> _Aim of the exercise_:
Set down the entries below exactly as written.

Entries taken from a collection
========================================

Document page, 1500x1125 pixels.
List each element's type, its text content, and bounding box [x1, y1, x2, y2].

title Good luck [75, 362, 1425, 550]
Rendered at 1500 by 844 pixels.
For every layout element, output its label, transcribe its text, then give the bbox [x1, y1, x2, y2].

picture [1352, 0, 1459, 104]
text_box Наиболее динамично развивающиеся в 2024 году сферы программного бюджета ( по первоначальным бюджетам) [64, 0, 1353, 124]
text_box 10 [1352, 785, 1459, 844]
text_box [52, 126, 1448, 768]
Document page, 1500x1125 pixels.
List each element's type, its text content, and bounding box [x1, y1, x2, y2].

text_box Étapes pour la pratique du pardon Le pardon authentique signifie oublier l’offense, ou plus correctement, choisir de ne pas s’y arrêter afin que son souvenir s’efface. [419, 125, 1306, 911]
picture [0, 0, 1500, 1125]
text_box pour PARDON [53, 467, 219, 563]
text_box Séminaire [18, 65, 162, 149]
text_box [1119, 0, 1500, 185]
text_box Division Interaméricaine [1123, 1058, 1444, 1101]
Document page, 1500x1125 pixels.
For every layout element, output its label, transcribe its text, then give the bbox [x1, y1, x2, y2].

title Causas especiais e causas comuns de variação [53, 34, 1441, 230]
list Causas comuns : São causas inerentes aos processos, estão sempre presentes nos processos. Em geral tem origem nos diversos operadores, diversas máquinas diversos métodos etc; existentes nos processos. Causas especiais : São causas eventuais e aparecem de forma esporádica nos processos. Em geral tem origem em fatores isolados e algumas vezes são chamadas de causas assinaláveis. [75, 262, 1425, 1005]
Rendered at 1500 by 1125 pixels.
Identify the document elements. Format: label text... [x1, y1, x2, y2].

========================================

> _Solution_:
Document page, 1500x1125 pixels.
List each element's type, its text content, and bounding box [x1, y1, x2, y2].

title Good luck [75, 362, 1425, 550]
Rendered at 1500 by 844 pixels.
For every layout element, output its label, transcribe its text, then give the bbox [x1, y1, x2, y2].

picture [1352, 0, 1459, 104]
text_box Наиболее динамично развивающиеся в 2024 году сферы программного бюджета ( по первоначальным бюджетам) [64, 0, 1353, 124]
text_box 10 [1352, 785, 1459, 844]
text_box [52, 126, 1448, 768]
Document page, 1500x1125 pixels.
List each element's type, its text content, and bounding box [x1, y1, x2, y2].

text_box Étapes pour la pratique du pardon Le pardon authentique signifie oublier l’offense, ou plus correctement, choisir de ne pas s’y arrêter afin que son souvenir s’efface. [419, 125, 1306, 911]
picture [0, 0, 1500, 1125]
text_box pour PARDON [53, 467, 219, 563]
text_box Séminaire [18, 65, 162, 149]
text_box [1119, 0, 1500, 185]
text_box Division Interaméricaine [1123, 1058, 1444, 1101]
Document page, 1500x1125 pixels.
For every layout element, output its label, transcribe its text, then give the bbox [x1, y1, x2, y2].

title Causas especiais e causas comuns de variação [53, 34, 1441, 230]
list Causas comuns : São causas inerentes aos processos, estão sempre presentes nos processos. Em geral tem origem nos diversos operadores, diversas máquinas diversos métodos etc; existentes nos processos. Causas especiais : São causas eventuais e aparecem de forma esporádica nos processos. Em geral tem origem em fatores isolados e algumas vezes são chamadas de causas assinaláveis. [75, 262, 1425, 1005]
Rendered at 1500 by 1125 pixels.
Identify the document elements. Format: label text... [x1, y1, x2, y2].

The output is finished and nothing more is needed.